PJ investiga pedido de resgate
Ao i, Carlos Cabreiro, diretor da Unidade Nacional de Combate ao Cibercrime e à Criminalidade Tecnológica (UNC3T) da Polícia Judiciária, confirma que os dois incidentes estão a ser investigados, não existindo para já indícios de que estejam ligados aos ataques de maior dimensão que vieram a público este ano, entre os quais o ataque que paralisou a Vodafone na noite de 7 para 8 de fevereiro. Carlos Cabreiro sublinha que existe uma diferença na motivação, dado que no ataque ao Garcia de Orta foi pedido resgate. A investigação vai também analisar o que foi afetado e comprometido. “Não há sistemas totalmente seguros, mas não sabemos até que ponto isto aconteceu por falta de segurança ou por aptidão do atacante. É a avaliação que estamos a fazer neste momento”, adianta Carlos Cabreiro, reforçando a necessidade de as organizações trabalharem as matérias de cibersegurança de forma integrada. “Este crime veio para ficar”, alerta.
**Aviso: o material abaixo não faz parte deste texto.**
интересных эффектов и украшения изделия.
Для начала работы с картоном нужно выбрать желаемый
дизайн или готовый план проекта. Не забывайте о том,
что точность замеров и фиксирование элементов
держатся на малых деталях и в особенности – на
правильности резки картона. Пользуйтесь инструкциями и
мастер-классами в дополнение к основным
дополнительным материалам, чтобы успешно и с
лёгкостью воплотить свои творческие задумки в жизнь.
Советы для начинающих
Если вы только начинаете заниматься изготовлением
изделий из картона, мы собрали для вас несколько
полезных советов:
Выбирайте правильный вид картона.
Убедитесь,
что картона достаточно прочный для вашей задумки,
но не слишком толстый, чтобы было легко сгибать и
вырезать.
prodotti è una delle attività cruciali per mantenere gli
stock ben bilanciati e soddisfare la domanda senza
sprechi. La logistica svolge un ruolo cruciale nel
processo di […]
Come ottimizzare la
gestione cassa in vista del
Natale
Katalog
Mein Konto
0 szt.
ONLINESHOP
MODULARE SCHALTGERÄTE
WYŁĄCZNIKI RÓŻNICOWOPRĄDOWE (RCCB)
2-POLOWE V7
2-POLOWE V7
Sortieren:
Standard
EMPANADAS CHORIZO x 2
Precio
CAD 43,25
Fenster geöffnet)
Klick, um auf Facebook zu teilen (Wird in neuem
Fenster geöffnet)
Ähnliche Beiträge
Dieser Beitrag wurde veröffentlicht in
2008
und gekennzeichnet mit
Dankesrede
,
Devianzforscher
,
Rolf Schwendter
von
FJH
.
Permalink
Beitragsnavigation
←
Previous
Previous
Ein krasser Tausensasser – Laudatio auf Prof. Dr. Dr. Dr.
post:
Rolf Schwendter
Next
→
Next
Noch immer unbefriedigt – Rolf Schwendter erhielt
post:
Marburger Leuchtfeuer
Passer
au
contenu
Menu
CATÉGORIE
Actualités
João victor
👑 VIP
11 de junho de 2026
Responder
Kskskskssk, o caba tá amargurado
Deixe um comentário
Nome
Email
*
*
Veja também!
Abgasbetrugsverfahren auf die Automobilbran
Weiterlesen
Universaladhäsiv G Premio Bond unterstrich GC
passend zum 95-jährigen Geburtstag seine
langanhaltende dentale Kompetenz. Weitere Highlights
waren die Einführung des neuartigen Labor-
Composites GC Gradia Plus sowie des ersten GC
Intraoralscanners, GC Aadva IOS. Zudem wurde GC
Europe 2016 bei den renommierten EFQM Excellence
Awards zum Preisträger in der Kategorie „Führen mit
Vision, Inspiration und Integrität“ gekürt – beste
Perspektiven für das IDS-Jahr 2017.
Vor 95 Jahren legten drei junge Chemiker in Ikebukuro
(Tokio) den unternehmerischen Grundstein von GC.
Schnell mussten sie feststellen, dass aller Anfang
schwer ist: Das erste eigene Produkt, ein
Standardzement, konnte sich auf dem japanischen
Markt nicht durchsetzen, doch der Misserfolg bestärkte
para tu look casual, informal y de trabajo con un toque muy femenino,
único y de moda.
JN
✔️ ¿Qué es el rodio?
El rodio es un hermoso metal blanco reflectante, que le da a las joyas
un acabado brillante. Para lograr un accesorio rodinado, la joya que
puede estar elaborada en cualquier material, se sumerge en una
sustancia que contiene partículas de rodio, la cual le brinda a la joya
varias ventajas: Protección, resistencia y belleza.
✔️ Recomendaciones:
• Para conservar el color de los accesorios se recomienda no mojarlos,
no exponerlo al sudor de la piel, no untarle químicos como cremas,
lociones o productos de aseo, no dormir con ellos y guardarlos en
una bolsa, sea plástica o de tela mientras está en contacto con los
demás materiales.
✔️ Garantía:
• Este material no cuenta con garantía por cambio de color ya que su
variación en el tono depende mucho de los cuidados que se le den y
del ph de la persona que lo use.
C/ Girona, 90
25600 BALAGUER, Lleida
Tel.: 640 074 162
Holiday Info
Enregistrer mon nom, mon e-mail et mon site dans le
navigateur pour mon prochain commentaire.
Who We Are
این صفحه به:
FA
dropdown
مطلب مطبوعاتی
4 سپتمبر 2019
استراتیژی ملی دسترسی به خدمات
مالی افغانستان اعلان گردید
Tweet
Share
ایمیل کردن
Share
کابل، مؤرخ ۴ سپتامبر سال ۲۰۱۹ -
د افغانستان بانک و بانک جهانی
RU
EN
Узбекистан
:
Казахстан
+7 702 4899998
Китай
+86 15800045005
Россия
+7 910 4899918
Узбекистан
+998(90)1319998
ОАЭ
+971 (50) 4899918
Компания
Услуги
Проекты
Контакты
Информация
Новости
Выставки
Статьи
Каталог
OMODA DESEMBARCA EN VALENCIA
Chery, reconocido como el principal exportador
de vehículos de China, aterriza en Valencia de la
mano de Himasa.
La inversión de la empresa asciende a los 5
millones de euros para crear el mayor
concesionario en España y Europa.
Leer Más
Em 2017, depois do primeiro ataque ao Garcia de Orta, o Ministério da Saúde avançou com enquadramento para os hospitais lidarem com cibersegurança. Em fevereiro, quando o ataque à Vodafone acabou por afetar também os hospitais e a rede de comunicação do INEM, o i pediu um balanço dos ataques informáticos registados nos hospitais aos Serviços Partilhados do Ministério da Saúde, que tutelam esta área, mas nunca teve resposta. Ontem a SPMS, que esteve no terreno, também não fez um ponto de situação sobre estes dois novos incidentes e o impacto nas unidades.